There are still situations where triptans cannot be prescribed because of the vasoconstrictor effects they have. This makes them unsafe for patients who have cerebro-vascular and/or cardiovascular
conditions. This is where the new Gepant drugs could come into their own. These are CGRP (calcitonin gene-related peptide) receptor antagonists that have shown promise in effectiveness comparable to triptans only without the unwanted vascular constriction.

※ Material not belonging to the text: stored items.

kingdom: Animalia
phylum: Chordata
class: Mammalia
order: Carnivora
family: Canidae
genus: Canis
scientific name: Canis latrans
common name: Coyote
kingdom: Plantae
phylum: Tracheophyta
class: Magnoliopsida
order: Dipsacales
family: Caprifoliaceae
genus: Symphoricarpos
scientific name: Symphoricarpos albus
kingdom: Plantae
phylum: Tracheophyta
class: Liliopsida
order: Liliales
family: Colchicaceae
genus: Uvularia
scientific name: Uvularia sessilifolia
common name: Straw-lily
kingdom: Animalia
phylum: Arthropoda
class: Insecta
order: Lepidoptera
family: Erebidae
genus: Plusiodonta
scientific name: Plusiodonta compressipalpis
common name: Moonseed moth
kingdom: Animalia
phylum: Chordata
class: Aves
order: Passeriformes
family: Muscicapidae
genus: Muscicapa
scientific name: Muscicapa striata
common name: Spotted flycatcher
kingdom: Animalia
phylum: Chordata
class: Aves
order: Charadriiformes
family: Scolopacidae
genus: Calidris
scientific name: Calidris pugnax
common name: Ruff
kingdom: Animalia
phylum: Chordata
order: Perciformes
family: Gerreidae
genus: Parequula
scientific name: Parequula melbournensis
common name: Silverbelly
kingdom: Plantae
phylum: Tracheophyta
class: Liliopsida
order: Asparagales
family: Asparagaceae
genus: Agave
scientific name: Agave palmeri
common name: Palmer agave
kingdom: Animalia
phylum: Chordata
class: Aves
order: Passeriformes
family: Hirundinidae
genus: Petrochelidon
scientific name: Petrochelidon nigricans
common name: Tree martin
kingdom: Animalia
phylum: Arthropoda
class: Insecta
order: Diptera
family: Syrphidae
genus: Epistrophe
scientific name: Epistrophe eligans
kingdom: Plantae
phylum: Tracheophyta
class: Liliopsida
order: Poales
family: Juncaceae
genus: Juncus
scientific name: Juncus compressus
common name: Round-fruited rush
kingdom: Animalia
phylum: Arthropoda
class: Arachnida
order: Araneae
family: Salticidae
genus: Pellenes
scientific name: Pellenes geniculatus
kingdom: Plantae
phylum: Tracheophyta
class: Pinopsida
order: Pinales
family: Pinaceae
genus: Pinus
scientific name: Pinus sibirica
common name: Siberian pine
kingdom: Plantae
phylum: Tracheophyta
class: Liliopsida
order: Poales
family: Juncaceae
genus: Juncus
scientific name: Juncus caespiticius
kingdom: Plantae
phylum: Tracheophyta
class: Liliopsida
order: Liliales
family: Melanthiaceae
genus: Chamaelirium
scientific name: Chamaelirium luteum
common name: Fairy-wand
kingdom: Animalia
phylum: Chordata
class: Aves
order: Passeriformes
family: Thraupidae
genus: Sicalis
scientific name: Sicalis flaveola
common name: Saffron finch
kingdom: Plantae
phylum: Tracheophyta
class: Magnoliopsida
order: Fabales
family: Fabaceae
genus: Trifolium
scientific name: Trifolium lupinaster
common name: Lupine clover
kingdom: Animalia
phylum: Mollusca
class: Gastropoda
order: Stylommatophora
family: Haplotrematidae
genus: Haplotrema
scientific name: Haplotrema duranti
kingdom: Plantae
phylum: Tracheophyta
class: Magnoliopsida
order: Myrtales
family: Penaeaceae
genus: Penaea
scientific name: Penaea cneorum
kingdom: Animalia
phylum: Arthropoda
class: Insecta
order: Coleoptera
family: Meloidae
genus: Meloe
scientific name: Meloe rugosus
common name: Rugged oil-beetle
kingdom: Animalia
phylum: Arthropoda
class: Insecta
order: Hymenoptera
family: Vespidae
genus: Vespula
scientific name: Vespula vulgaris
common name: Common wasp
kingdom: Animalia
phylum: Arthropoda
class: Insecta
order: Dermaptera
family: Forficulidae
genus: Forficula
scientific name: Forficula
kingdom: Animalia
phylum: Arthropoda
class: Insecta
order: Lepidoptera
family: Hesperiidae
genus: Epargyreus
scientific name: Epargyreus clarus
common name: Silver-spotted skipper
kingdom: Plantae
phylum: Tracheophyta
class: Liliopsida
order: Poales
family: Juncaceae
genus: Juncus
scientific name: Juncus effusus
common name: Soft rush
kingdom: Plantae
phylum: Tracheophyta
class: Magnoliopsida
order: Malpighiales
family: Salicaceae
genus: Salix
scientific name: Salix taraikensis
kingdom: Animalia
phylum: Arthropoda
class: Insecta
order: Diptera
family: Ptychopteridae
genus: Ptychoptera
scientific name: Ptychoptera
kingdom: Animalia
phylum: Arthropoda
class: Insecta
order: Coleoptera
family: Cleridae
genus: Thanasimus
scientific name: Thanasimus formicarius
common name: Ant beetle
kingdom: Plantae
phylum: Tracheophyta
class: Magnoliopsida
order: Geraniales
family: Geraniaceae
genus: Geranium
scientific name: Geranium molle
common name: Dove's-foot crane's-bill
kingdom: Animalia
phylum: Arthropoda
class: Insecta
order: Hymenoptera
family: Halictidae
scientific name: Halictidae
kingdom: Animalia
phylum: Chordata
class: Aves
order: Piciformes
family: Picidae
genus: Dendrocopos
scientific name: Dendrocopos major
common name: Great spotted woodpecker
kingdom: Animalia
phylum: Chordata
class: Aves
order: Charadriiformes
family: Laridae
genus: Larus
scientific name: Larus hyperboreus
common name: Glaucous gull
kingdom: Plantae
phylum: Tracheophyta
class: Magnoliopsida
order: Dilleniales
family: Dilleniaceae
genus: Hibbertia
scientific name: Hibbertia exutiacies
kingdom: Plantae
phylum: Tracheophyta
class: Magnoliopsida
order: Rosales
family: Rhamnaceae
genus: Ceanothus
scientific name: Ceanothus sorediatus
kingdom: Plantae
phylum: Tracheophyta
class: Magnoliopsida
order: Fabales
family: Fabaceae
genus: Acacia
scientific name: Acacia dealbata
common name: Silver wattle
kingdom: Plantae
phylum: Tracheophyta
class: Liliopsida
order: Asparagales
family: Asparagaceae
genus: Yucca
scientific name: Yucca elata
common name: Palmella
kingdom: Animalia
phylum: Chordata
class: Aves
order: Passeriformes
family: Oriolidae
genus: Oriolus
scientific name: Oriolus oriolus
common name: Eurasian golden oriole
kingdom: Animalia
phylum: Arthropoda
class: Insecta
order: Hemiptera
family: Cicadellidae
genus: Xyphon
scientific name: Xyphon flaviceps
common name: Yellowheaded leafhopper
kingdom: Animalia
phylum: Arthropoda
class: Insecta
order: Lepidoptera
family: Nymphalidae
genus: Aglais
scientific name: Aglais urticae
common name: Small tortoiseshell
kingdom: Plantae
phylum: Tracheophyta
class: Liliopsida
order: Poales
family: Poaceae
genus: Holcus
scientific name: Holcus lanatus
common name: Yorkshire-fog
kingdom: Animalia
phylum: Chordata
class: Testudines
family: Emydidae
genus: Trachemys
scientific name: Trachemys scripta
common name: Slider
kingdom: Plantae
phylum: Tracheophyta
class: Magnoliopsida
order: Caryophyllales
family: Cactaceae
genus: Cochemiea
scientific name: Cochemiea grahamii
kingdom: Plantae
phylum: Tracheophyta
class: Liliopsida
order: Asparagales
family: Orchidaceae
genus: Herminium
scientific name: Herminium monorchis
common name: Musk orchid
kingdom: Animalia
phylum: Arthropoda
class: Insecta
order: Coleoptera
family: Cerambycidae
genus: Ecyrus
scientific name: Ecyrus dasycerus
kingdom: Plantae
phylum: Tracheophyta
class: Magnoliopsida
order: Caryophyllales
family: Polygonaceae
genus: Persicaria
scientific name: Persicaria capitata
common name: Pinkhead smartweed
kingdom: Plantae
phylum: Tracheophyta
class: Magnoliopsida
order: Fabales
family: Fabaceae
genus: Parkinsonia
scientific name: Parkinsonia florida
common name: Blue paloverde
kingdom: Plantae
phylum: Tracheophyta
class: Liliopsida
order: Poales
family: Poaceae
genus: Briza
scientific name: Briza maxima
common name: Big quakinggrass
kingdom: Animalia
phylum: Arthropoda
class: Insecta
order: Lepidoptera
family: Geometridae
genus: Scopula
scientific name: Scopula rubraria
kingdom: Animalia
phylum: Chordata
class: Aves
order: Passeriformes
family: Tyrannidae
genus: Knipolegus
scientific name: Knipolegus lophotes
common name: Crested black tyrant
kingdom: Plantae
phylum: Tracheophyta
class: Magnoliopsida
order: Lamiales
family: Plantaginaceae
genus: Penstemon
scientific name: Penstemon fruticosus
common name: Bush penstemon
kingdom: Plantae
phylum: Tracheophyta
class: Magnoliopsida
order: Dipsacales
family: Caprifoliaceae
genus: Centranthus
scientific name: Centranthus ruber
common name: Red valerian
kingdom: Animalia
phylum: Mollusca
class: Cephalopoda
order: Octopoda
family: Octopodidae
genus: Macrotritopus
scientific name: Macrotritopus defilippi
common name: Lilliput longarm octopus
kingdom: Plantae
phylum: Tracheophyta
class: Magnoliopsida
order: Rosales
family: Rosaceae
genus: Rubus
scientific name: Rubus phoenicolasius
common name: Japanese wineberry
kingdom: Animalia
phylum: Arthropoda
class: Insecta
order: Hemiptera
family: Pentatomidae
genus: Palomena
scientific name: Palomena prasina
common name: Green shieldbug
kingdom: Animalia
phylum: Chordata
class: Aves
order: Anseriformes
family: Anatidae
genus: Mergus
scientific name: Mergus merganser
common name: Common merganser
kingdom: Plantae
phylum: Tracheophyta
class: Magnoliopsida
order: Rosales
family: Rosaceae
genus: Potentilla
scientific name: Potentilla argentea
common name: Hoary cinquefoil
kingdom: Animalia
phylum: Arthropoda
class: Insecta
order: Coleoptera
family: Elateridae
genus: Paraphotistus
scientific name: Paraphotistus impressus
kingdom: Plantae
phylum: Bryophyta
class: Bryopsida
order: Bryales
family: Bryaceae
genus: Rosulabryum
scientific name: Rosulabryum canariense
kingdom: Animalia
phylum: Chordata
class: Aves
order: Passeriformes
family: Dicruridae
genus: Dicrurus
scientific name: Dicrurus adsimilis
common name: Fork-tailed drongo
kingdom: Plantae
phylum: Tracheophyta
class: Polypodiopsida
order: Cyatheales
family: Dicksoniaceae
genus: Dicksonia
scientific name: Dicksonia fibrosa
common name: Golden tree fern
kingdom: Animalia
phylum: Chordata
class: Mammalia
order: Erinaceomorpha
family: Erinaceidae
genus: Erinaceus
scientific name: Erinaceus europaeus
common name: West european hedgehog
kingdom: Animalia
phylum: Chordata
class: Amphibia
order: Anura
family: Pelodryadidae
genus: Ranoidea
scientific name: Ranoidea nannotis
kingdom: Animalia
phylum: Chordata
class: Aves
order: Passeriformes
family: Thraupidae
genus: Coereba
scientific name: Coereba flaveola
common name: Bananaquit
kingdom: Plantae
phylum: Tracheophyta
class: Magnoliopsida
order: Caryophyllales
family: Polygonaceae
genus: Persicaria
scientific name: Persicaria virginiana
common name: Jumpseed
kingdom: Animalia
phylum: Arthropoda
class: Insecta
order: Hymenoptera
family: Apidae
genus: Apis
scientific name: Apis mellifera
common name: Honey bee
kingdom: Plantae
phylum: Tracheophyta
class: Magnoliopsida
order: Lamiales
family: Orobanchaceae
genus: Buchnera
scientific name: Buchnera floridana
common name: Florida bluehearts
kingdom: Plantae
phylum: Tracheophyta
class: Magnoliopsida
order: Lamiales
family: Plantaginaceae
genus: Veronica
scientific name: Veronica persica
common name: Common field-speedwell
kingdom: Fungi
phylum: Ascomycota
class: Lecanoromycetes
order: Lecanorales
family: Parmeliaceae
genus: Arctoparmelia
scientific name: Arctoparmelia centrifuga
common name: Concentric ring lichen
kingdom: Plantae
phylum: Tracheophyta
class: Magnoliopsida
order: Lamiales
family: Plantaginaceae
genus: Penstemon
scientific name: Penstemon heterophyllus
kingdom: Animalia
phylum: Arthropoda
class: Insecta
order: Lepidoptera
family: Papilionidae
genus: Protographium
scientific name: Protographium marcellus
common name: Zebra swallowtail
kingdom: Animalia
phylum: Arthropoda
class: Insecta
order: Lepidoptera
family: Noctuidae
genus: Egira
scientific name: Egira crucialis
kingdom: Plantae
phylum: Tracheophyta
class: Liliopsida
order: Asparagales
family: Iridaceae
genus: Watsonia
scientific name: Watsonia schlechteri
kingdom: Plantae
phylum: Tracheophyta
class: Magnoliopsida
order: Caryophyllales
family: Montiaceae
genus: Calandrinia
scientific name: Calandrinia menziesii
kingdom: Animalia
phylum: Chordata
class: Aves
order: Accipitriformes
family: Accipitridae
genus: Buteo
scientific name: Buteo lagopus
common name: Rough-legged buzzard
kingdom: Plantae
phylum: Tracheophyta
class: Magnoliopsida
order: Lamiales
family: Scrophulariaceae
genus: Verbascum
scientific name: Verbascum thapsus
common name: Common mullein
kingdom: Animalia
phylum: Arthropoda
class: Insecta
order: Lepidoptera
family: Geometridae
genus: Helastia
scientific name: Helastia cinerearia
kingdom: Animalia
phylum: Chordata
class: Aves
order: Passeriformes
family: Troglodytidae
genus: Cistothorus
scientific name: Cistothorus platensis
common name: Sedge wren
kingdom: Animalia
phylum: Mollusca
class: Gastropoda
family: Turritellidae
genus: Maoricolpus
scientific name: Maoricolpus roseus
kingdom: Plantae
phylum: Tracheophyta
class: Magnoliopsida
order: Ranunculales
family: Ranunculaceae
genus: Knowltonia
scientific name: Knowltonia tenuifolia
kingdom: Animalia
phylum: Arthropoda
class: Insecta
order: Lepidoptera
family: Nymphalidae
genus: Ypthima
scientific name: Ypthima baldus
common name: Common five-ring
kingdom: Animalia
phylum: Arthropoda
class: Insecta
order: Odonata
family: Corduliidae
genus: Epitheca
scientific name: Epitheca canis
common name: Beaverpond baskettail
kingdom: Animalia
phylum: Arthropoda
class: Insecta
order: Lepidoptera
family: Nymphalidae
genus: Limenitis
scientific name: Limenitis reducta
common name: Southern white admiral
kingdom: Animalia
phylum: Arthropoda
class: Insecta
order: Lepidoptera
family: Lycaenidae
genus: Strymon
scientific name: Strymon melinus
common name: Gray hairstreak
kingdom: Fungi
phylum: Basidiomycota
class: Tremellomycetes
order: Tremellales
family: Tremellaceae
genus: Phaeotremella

Several more options may follow in their wake such as nitric oxide synthase inhibitors, vanilloid TRPV1 receptor agonists and glutamate, AMPA/kainite receptor as well as pure kainite receptor antagonists. Migraine specific drugs that are usable in the acute stage will soon benefit patients more and more as the choices become broader and the drawbacks that limit currently used drugs are overcome.
Conclusion
Neural treatments of the sensory dysfunction show most promise for present and future pharmacological care of migraine sufferers.
In addition to new treatments, improved discovery and diagnosis of who can benefit best from already available treatments is likewise a huge way forward bringing hope to the millions who suffer from this disabling condition.
Adapted from the mini review ‘Migraine pathogenesis and state of pharmacological treatment options’,
by Till Sprenger and Peter J Goadsby, published in BMC Medicine, 16th November 2009.